- [Text]:
Islamic Emirate of Afghanistan - Government
Taliban fighters entered Kabul on 15 August 2021 and sought the unconditional surrender of the central government, officials said, as Afghans and foreigners alike raced for the exit, signaling the end of a 20-year Western experiment aimed at remaking Afghanistan. The Islamic Emirate of Afghanistan, established in 1996, is not to be confused with the Emirate of Afghanistan (1823–1926) and Emirate of Afghanistan (1929), Islamic State of Afghanistan (1992–2002), or Islamic Republic of Afghanistan (2004–2021).
The Taliban have at times been credited with being good at maintaining security – albeit through very heavy-handed means – and providing efficient forms of traditional justice, but they had little to no technocratic understanding of how to perform the other functions of government. With an exodus of people, one vulnerability could be an insufficient number of professionals and people in the technocratic cadres to run state institutions. The group will likely struggle to provide effective governance to the people of the country as the government does not have much revenue to spend on public services.
The Taliban demanded a new constitution for Afghanistan and promised an "inclusive Islamic system" to govern the war-torn country at a rare gathering with senior Afghan politicians in Russia on 05 February 2019 that excluded the Kabul government. "The Kabul government constitution is invalid. It has been imported from the West and is an obstacle to peace," Sher Mohammad Abbas Stanikzai, who headed the Taliban delegation, told attendees at a central Moscow hotel. "It is conflicted. We want an Islamic constitution," he said, adding that the new charter would be drafted by Islamic scholars.
Afghanistan may be governed by a ruling council now that the Taliban has taken over, while the militant movement's supreme leader, Haibatullah Akhundzada, would likely remain in overall charge, a senior member of the group said 18 August 2021. Many issues regarding how the Taliban would run Afghanistan have yet to be finalised, but Afghanistan would not be a democracy, said Waheedullah Hashimi, who has access to the group's decision-making. "There will be no democratic system at all because it does not have any base in our country," he said. "We will not discuss what type of political system should we apply in Afghanistan because it is clear. It is sharia law and that is it."

- [Excerpted records]:

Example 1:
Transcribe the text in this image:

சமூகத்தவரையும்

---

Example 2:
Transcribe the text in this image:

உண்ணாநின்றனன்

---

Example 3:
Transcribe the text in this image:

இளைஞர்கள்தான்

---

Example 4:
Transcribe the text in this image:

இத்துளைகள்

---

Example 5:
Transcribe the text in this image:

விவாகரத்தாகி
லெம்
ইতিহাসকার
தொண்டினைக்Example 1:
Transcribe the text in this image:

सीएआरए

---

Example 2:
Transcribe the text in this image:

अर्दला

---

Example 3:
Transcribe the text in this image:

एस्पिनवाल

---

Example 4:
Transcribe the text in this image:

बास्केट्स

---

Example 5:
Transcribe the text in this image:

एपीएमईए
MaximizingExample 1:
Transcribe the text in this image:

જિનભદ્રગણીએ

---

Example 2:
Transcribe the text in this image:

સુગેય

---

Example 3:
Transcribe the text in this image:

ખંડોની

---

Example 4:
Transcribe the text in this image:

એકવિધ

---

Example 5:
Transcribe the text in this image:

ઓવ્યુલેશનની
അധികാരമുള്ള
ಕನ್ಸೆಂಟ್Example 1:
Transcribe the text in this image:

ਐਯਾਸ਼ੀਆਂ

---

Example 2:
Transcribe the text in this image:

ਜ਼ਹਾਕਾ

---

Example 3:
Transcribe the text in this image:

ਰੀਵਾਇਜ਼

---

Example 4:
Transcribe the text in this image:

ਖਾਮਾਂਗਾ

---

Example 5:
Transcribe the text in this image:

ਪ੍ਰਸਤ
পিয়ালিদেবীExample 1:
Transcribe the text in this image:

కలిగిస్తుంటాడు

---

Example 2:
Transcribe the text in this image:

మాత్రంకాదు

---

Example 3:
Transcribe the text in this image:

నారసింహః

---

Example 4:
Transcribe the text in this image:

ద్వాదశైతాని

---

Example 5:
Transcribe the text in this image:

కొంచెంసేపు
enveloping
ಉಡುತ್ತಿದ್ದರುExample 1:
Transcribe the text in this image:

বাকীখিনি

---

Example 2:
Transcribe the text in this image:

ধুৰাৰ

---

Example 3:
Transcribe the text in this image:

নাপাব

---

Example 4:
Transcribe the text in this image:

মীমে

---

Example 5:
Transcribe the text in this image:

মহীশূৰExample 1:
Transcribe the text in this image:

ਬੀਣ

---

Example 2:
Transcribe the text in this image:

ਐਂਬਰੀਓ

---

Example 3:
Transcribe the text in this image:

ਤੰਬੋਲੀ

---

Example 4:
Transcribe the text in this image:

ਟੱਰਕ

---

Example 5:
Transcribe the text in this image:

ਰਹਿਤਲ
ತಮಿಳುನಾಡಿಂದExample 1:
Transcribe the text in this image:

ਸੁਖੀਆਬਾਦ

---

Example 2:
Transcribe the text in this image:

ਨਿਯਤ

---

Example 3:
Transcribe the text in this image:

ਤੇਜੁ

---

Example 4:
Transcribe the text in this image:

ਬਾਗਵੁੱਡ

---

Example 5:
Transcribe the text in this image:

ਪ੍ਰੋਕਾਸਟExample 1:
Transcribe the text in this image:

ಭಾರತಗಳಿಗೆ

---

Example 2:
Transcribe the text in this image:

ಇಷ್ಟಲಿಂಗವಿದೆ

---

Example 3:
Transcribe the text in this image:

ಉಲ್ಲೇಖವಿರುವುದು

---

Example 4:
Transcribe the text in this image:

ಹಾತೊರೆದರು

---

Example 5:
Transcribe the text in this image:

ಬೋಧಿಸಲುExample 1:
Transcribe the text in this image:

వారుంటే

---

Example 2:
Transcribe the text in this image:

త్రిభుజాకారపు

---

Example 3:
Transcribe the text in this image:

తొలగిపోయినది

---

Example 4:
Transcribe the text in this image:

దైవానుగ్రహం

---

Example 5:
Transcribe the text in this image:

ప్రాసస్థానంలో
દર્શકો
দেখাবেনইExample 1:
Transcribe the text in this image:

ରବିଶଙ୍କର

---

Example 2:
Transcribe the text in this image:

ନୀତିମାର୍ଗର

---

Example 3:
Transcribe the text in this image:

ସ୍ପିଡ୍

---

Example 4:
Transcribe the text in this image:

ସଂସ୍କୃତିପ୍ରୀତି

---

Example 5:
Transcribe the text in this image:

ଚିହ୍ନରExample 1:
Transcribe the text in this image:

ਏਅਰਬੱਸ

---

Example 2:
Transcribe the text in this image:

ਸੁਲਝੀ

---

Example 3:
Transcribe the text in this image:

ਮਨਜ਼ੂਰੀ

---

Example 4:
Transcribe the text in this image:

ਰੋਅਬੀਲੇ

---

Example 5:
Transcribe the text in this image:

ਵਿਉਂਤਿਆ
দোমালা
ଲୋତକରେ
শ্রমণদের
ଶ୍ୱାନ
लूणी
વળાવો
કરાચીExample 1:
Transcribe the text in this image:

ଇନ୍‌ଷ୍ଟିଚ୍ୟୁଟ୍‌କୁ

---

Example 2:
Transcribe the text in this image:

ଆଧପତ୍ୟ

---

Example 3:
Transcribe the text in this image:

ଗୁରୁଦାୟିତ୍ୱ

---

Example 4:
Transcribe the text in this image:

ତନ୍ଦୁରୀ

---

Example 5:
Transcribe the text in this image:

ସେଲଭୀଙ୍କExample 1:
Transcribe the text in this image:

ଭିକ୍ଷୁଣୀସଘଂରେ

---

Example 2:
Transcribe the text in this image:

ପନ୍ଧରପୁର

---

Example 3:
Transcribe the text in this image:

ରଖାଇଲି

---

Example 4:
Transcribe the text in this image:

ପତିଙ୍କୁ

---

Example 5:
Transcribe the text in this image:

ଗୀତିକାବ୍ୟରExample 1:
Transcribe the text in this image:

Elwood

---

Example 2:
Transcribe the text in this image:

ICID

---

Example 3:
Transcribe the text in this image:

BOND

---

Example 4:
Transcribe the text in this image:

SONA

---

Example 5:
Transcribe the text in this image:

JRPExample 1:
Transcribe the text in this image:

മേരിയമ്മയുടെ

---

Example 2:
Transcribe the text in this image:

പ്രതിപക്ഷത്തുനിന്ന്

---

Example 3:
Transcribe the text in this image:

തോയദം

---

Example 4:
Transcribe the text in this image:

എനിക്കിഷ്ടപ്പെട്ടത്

- [Do this]:
Answer these from the text on Afghanistan's government:
(a) On what date did Taliban fighters enter Kabul?
(b) Who headed the Taliban delegation at the gathering in Moscow?
(c) Which supreme leader would likely remain in overall charge under a ruling council?
The data has no role here.

- [Task output]:
(a) 15 August 2021
(b) Sher Mohammad Abbas Stanikzai
(c) Haibatullah Akhundzada